The answer must be only the lines below from the one holding "желание свернуться в плед с любимым фильмом." down to the one holding "consentimiento, utilizando los", ends included, printed exactly; please omit all pictures.

Saved entries

▶

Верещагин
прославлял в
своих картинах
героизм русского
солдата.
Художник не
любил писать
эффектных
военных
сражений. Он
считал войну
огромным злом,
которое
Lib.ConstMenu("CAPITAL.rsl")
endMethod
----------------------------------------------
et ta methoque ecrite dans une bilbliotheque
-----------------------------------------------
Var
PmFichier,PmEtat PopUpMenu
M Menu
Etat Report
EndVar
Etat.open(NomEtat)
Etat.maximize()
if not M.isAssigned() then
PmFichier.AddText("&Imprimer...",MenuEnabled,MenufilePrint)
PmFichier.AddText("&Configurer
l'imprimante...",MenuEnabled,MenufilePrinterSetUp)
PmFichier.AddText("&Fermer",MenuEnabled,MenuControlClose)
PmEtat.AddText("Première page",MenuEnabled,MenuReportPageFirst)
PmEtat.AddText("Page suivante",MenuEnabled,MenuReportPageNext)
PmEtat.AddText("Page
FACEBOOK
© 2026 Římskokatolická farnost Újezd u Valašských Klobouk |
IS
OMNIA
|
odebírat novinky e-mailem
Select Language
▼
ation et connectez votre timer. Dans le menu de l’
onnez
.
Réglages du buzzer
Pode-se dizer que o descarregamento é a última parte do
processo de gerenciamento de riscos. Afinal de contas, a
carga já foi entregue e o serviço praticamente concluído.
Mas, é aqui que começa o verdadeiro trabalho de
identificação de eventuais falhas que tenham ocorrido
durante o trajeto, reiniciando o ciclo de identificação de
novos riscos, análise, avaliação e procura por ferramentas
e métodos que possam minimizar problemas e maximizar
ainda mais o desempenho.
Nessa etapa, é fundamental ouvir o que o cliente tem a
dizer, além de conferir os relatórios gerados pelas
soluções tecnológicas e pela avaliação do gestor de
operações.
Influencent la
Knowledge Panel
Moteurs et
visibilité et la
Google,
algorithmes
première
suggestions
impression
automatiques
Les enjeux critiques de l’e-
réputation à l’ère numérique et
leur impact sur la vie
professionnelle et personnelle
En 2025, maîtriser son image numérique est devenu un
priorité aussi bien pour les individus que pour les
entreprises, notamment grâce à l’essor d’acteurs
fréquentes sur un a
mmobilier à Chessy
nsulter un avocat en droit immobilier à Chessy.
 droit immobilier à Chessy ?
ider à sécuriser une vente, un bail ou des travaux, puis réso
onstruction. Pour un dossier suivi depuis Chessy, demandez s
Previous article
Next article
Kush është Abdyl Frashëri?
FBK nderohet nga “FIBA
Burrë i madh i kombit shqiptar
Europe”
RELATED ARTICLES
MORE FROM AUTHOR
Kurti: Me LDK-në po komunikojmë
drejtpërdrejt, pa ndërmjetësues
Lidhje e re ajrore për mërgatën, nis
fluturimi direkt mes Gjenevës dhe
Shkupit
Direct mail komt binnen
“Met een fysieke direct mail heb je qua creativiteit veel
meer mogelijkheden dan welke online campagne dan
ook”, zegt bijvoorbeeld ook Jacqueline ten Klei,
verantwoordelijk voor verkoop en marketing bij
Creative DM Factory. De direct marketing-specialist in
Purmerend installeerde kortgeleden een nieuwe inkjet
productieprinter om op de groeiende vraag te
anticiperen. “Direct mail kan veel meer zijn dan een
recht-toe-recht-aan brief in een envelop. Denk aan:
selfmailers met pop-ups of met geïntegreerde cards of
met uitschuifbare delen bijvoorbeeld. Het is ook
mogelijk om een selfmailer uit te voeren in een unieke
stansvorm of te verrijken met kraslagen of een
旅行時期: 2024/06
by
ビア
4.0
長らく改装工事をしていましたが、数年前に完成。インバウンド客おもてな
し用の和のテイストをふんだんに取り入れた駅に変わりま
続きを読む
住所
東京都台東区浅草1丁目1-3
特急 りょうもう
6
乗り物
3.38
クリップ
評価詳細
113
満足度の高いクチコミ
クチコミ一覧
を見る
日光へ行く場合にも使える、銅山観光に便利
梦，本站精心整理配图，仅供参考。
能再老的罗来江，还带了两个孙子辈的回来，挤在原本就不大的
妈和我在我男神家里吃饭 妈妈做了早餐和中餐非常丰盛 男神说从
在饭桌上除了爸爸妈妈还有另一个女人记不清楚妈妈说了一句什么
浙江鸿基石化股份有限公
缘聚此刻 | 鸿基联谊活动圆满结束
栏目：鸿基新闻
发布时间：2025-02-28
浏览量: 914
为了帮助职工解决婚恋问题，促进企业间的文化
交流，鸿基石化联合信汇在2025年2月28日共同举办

◀
▶

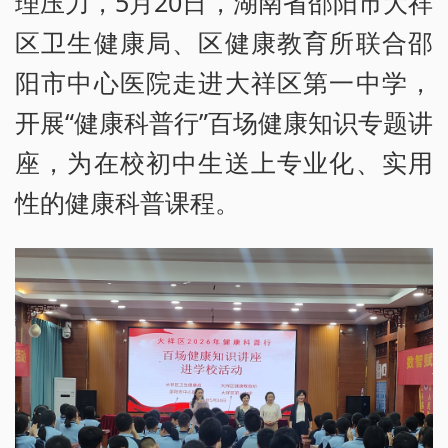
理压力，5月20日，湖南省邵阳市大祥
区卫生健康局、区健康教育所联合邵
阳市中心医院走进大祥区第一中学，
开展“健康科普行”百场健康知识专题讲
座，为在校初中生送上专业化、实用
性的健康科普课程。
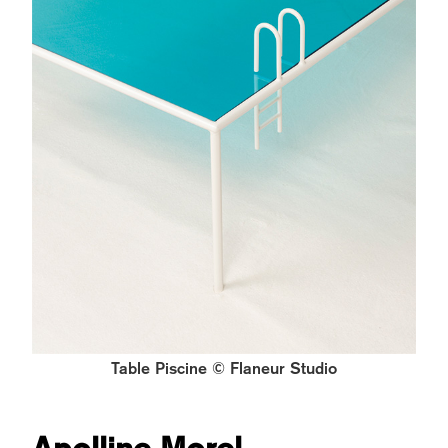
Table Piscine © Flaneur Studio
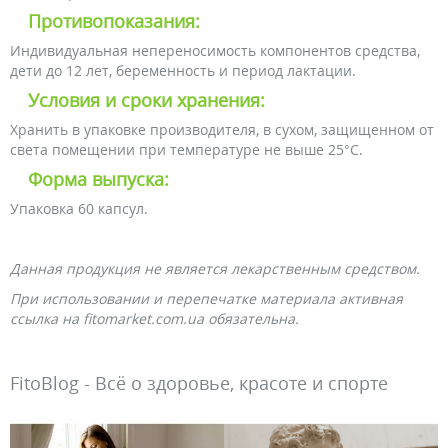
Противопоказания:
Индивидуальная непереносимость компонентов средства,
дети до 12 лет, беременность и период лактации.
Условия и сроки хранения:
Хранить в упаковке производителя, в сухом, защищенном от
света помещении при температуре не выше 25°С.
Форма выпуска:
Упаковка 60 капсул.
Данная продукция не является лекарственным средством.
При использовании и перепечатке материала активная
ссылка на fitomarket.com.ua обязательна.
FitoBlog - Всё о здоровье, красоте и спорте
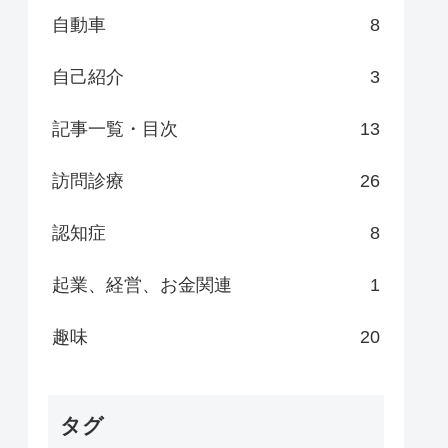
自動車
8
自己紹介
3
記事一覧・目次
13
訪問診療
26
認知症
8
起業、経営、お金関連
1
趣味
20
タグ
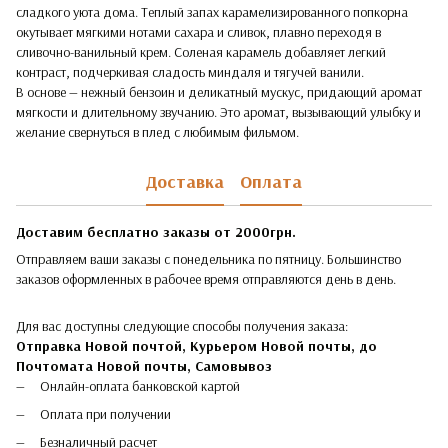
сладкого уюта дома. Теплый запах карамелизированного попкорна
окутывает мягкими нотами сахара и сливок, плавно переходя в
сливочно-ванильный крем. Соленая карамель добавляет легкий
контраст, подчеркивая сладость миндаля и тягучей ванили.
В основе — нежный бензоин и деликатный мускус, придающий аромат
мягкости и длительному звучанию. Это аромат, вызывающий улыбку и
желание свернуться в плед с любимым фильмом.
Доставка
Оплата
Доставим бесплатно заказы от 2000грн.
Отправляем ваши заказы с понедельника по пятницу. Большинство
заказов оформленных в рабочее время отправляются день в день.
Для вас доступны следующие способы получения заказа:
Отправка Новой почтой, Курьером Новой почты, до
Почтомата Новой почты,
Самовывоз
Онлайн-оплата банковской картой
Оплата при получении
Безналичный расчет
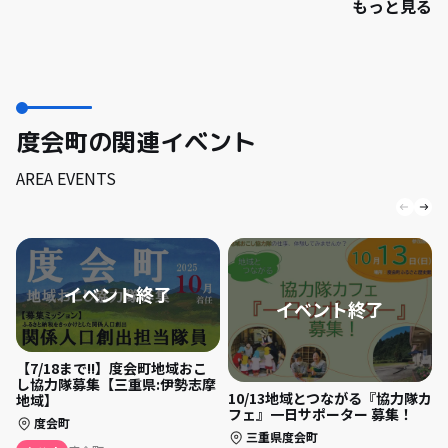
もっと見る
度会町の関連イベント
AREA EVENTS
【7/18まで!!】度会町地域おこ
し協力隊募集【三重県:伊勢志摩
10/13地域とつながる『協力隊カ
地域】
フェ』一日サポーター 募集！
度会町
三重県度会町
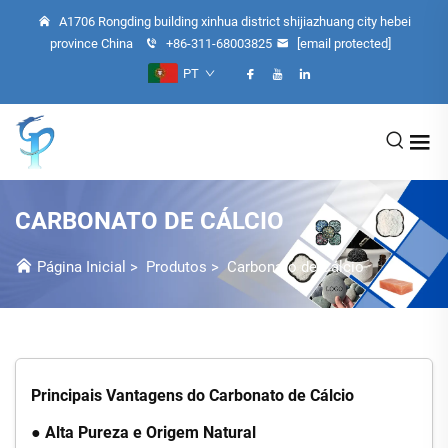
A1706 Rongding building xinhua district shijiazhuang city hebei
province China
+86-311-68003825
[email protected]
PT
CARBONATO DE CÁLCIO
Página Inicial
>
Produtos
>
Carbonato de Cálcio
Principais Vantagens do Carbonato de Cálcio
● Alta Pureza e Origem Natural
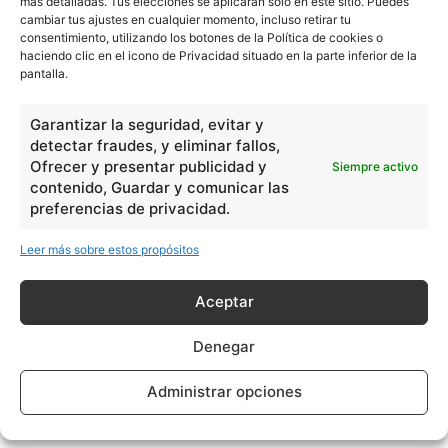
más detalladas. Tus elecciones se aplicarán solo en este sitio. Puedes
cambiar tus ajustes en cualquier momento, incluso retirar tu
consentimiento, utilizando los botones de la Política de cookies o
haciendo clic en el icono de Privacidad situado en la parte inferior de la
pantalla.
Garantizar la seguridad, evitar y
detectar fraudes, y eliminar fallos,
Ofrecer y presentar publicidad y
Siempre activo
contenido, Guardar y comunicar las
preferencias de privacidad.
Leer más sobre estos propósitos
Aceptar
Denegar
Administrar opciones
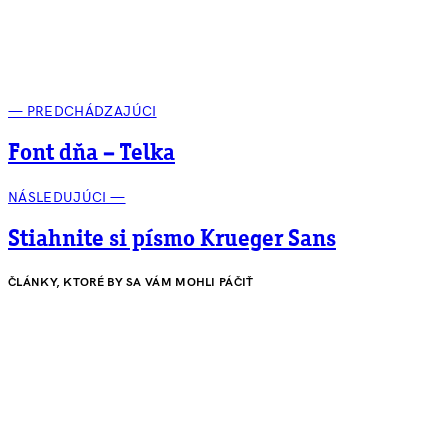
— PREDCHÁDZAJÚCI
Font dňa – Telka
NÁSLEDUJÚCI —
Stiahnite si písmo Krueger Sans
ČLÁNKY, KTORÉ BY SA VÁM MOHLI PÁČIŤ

◀

● Answer space:
желание свернуться в плед с любимым фильмом.
Доставка
Оплата
Доставим бесплатно заказы от 2000грн.
Отправляем ваши заказы с понедельника по пятницу. Большинство
заказов оформленных в рабочее время отправляются день в день.
Для вас доступны следующие способы получения заказа:
Отправка Новой почтой, Курьером Новой почты, до
Почтомата Новой почты,
Самовывоз
Онлайн-оплата банковской картой
Оплата при получении
Безналичный расчет
もっと見る
度会町の関連イベント
AREA EVENTS
【7/18まで!!】度会町地域おこ
し協力隊募集【三重県:伊勢志摩
10/13地域とつながる『協力隊カ
地域】
フェ』一日サポーター 募集！
度会町
三重県度会町
A1706 Rongding building xinhua district shijiazhuang city hebei
province China
+86-311-68003825
[email protected]
PT
CARBONATO DE CÁLCIO
Página Inicial
>
Produtos
>
Carbonato de Cálcio
Principais Vantagens do Carbonato de Cálcio
● Alta Pureza e Origem Natural
más detalladas. Tus elecciones se aplicarán solo en este sitio. Puedes
cambiar tus ajustes en cualquier momento, incluso retirar tu
consentimiento, utilizando los botones de la Política de cookies o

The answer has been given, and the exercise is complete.